「神様、仏様、稲尾様」と西鉄ファンから崇め奉られた故稲尾和久投手がマークしたプロ野球記録の20連勝はもはや更新不可能と思われたが、野村克也元楽天監督が「マー君、神の子、不思議な子」と論じた田中将大(24)が、8月16日の西武戦であっさり更新した。
しかも、開幕20連勝は1912年にルーブ・マーカード(ジャイアンツ)が打ち立てた世界記録まで塗り替えた。実に、101年ぶりの快挙である。
歴史的大投手をこの目で見ておこう、マー君が先発する試合はホーム、アウェーともに満員御礼。この空前の大フィーバーに頭を抱えているのが、楽天のフロント陣だ。
パ・リーグ制覇後はクライマックスシリーズ、日本シリーズ、とマー君興行はいよいよ本舞台突入となるが、肝心の本拠地『日本製紙クリネックススタジアム宮城(Kスタ宮城)』のキャパシティー(収容能力)が少な過ぎるからだ。
そこで陣営が密かに検討しているのが、日本シリーズの『阪神甲子園球場』(4万7808人)での代替開催だという。スポーツ紙デスクが打ち明ける。

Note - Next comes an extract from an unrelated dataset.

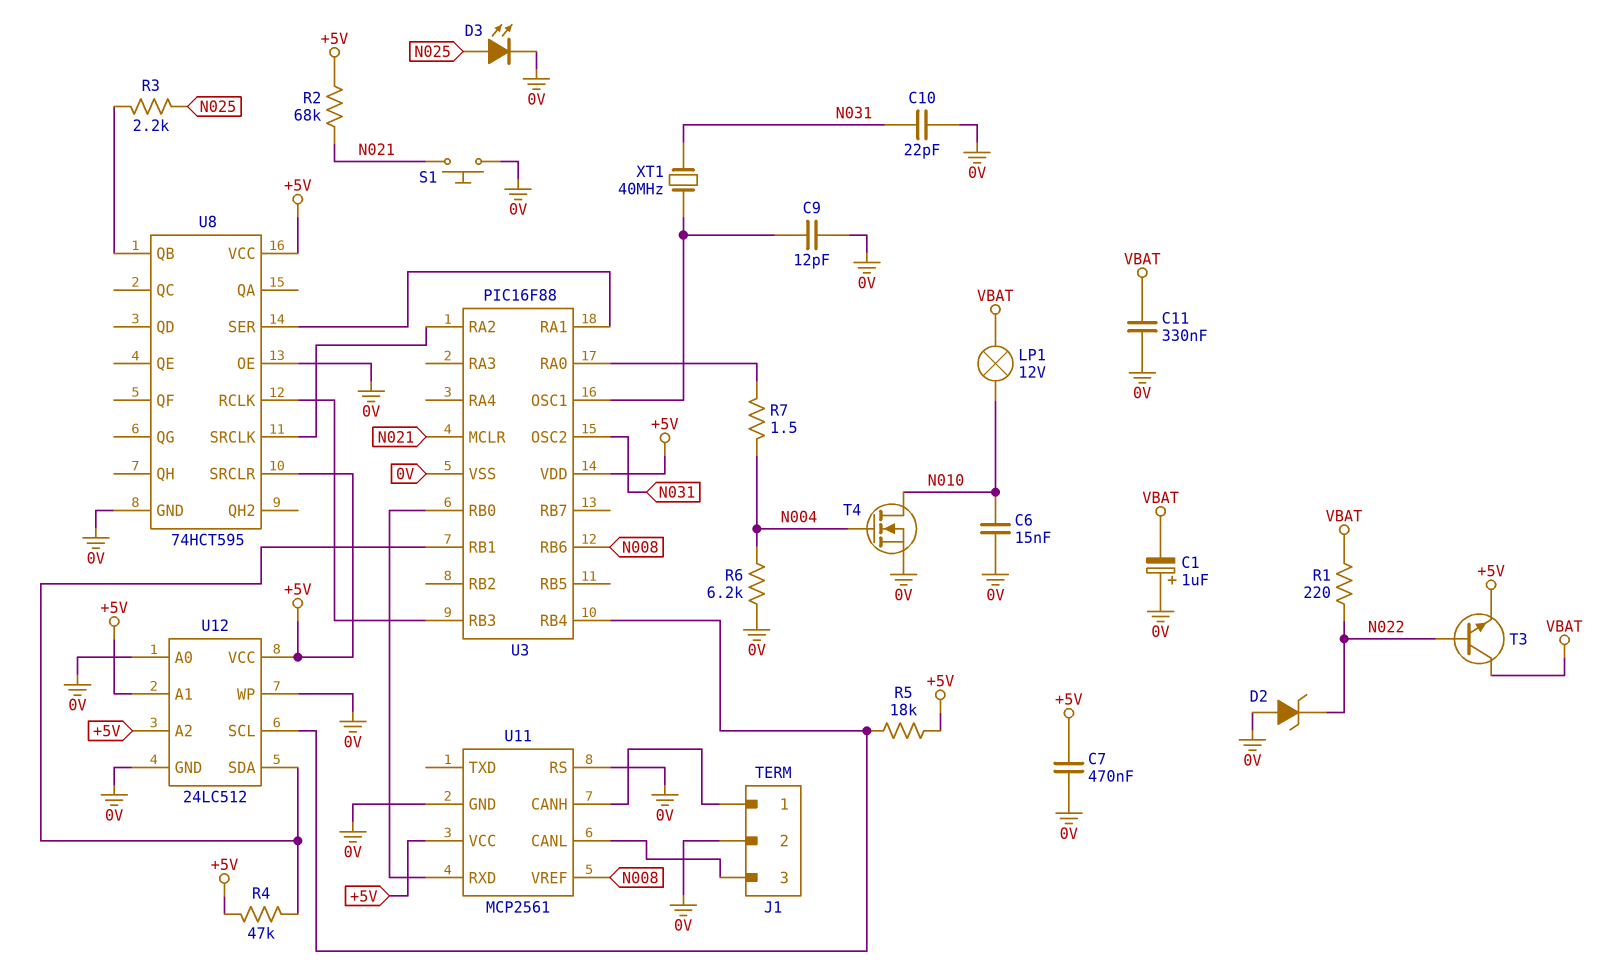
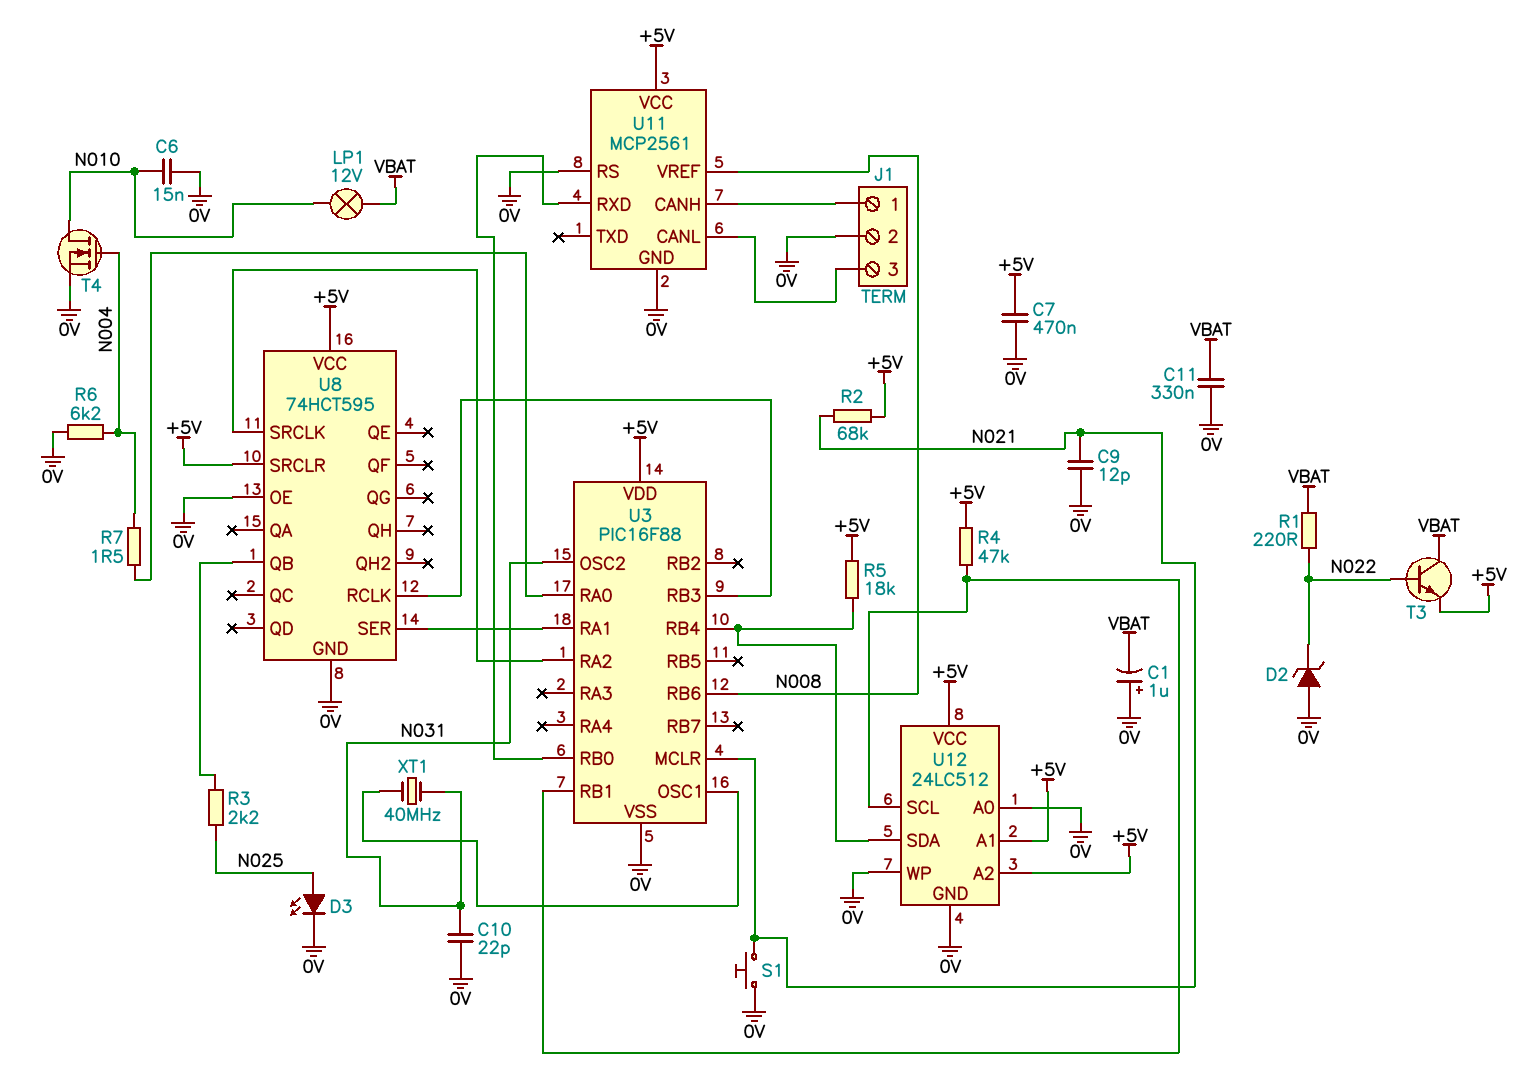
C9: 12pF (0V, U3/OSC1) -> 12pF (0V, N021)
U12 pin SCL: U3/RB4 -> U3/RB1
U12 pin SDA: U3/RB1 -> U3/RB4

「これまでのKスタ宮城のキャパは2万3451人しかない。実にもったいない話です。今のマー君人気であれば、2万人以上の観客を捨てるようなものです。ペナント戦は年間指定席の問題もあり、シーズン途中で開催球場の変更は難しいが、ポストシーズン(CS及び日本シリーズ)なら十分に可能です。S指定席(8000円)が2万枚増えれば、それだけで1億6000万円の増収なわけで、商魂たくましい三木谷浩史オーナーが看過するとは思えない。日本シリーズの相手は東京ドームを本拠地とする巨人が大本命ですからここは使えない。そこで甲子園球場をターゲットにしているのです。甲子園は元阪神指揮官だった星野仙一監督にとっても古巣であり、いまだに馴染みの後援者やファンが多い。しかも、マー君のお膝元(兵庫県伊丹市出身)でもある。阪神ファンも歓迎こそすれ、反対はしないでしょう」
面白いのは、日本シリーズの代替開催は楽天のエゴにとどまらず、日本プロ野球機構(NPB)及び他球団も勧めていることだ。いや、Kスタ宮城でのシリーズ開催にこぞって「待った!」をかけているのだ。